> **What is being asked**: Please give back an exact reproduction of the lines from the one with "Profondeur d'aspiration maximum" through the end of the entries below, and no others.

-*-

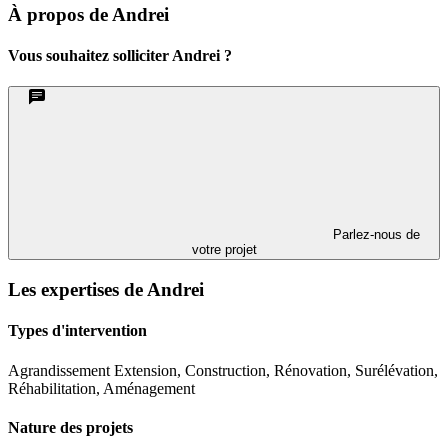
À propos de Andrei
Vous souhaitez solliciter Andrei ?
Parlez-nous de
votre projet
Les expertises de Andrei
Types d'intervention
Agrandissement Extension, Construction, Rénovation, Surélévation,
Réhabilitation, Aménagement
Nature des projets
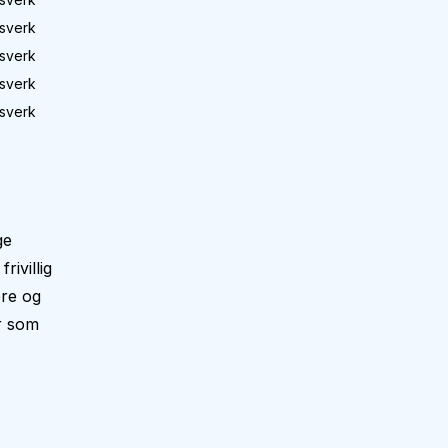
sverk
sverk
sverk
sverk
ge
ivillig
ere og
er som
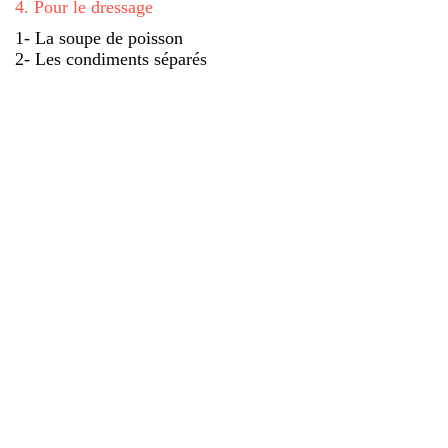
4
.
Pour le dressage
1- La soupe de poisson
2- Les condiments séparés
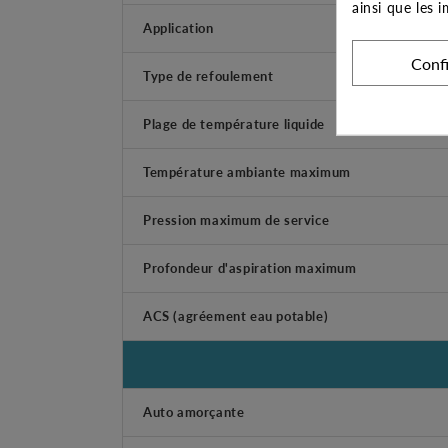
ainsi que les 
Application
Conf
Type de refoulement
Plage de température liquide
Température ambiante maximum
Pression maximum de service
Profondeur d'aspiration maximum
ACS (agréement eau potable)
Auto amorçante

-*-

> **Answer to this exercise**:
Profondeur d'aspiration maximum
ACS (agréement eau potable)
Auto amorçante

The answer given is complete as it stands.